» **DIRECTIONS**: Locate each line in the rows below that contains the word "chart", and copy those lines out.

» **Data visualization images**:
________________________________________

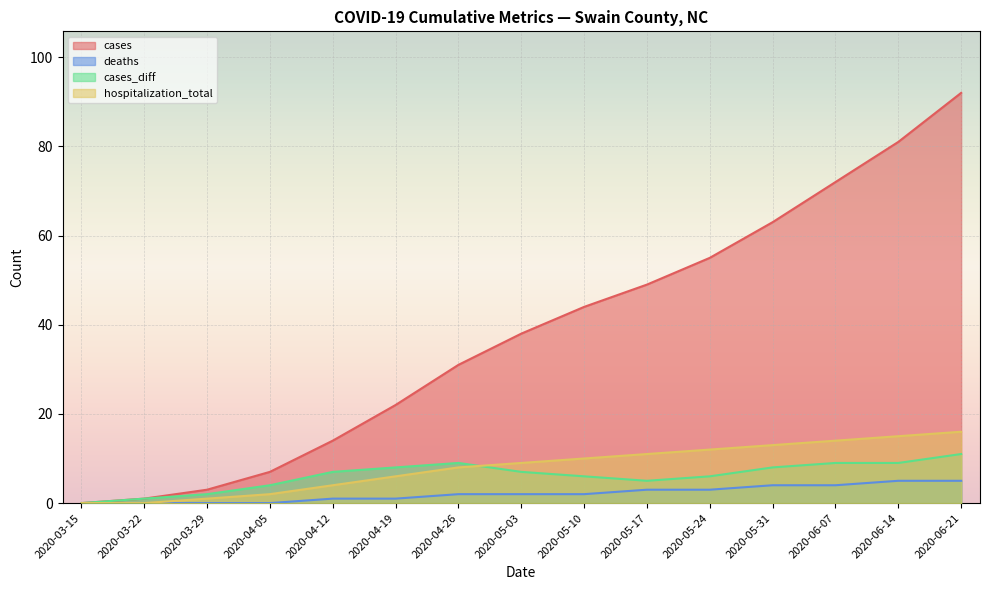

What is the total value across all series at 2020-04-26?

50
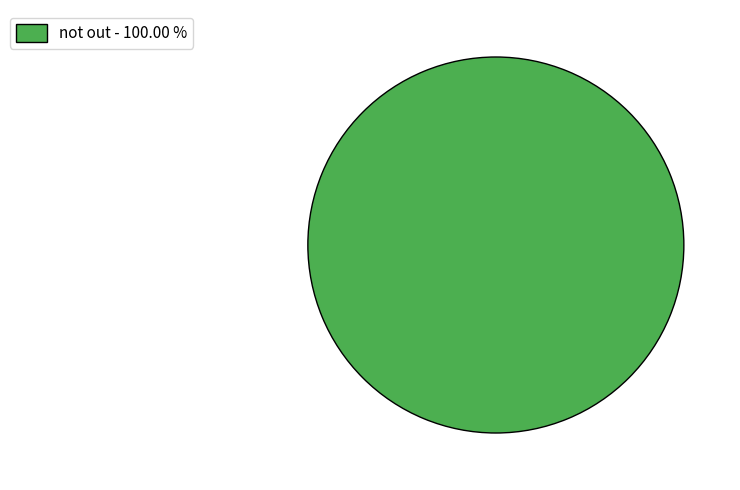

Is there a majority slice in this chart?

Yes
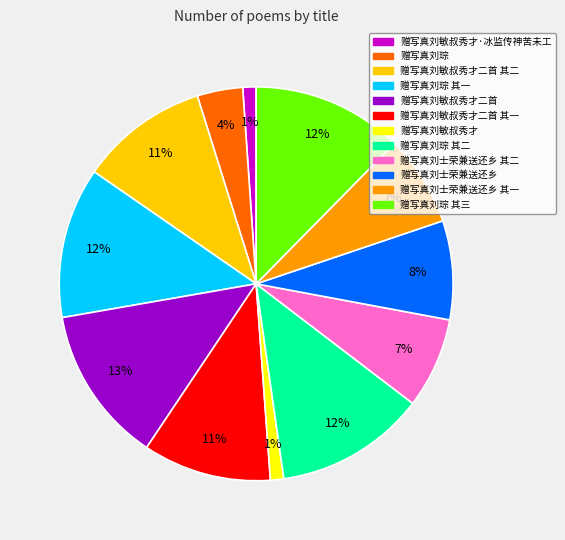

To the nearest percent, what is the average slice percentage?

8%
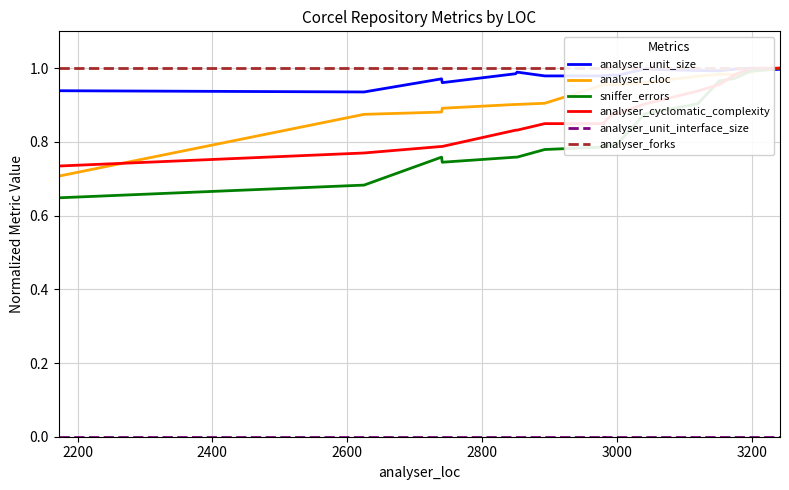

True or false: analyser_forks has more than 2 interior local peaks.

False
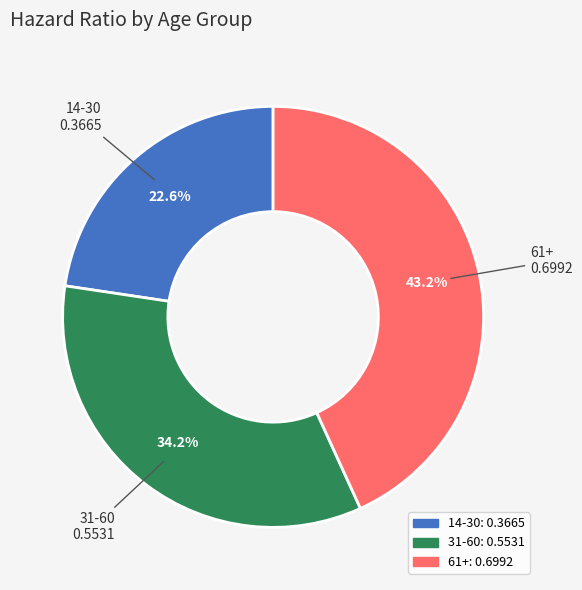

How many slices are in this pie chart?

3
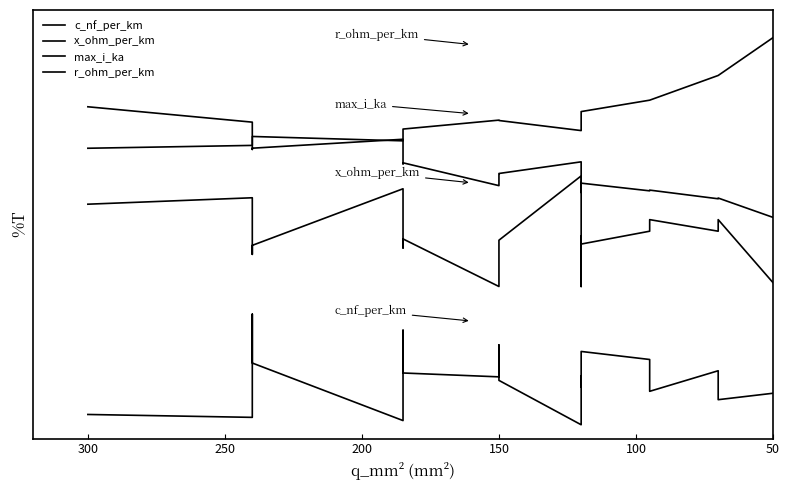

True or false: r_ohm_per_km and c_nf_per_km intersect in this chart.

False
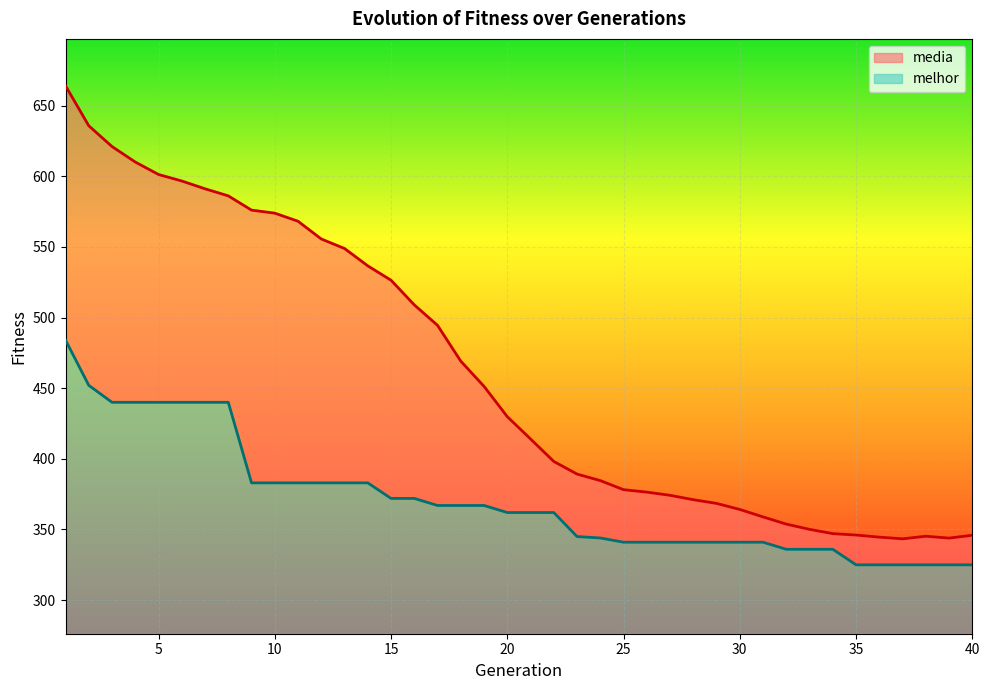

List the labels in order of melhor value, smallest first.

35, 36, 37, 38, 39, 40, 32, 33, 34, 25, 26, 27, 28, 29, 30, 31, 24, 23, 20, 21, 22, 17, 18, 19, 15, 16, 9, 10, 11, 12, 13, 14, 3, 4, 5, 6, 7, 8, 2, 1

________________________________________

» **ANSWER SPACE**:
Is there a majority slice in this chart?
How many slices are in this pie chart?
True or false: r_ohm_per_km and c_nf_per_km intersect in this chart.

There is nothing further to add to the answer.